(Collected data)
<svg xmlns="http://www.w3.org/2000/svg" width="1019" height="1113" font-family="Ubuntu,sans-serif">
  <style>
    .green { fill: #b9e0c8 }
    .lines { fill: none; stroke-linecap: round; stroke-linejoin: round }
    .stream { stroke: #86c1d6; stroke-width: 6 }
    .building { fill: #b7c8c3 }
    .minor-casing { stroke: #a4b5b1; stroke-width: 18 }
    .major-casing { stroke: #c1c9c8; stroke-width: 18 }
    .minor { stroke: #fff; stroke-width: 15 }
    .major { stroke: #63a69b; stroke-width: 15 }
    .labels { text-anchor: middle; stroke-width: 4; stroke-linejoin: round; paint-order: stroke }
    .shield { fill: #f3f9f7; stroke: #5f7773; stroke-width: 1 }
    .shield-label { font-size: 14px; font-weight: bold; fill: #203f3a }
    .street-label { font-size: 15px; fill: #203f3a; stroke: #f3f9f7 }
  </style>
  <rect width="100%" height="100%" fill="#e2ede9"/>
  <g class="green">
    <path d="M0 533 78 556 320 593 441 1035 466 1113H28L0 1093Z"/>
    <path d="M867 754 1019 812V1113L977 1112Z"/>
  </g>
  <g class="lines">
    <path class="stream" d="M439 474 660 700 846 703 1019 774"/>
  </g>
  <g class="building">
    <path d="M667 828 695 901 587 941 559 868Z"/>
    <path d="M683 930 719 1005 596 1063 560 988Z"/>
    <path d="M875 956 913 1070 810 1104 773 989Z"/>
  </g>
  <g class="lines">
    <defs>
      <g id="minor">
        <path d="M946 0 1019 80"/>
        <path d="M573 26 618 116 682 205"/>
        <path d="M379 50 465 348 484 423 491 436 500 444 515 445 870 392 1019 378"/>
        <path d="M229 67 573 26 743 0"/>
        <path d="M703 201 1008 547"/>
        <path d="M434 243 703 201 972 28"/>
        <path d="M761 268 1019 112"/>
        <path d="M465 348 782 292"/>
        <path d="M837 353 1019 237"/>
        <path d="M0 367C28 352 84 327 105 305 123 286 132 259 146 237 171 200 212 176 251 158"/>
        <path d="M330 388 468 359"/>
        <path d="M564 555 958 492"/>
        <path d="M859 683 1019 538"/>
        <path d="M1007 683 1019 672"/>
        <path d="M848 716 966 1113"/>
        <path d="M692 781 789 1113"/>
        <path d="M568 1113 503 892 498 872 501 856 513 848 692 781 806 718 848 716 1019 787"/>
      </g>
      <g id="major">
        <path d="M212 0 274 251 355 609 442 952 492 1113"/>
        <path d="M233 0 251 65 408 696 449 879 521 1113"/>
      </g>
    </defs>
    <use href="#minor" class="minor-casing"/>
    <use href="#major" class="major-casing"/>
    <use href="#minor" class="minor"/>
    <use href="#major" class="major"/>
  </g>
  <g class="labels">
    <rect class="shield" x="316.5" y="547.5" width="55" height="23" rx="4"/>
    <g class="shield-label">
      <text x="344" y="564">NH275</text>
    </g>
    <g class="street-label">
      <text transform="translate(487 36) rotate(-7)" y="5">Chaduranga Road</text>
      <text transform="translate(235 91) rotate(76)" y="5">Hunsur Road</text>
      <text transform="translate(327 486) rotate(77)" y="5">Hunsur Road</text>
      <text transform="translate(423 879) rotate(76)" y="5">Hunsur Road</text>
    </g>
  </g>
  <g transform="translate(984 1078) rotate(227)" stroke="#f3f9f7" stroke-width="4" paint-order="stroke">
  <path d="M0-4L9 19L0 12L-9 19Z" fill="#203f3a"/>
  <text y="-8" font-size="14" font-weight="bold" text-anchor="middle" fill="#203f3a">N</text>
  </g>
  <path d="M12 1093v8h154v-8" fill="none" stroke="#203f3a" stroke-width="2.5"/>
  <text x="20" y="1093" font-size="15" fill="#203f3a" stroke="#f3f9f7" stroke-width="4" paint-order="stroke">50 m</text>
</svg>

• WHAT THIS TASK INVOLVES
Your answer is a single number: the count of lines in the records holding the string "casing".

• RESPONSE FOR THIS EXERCISE
4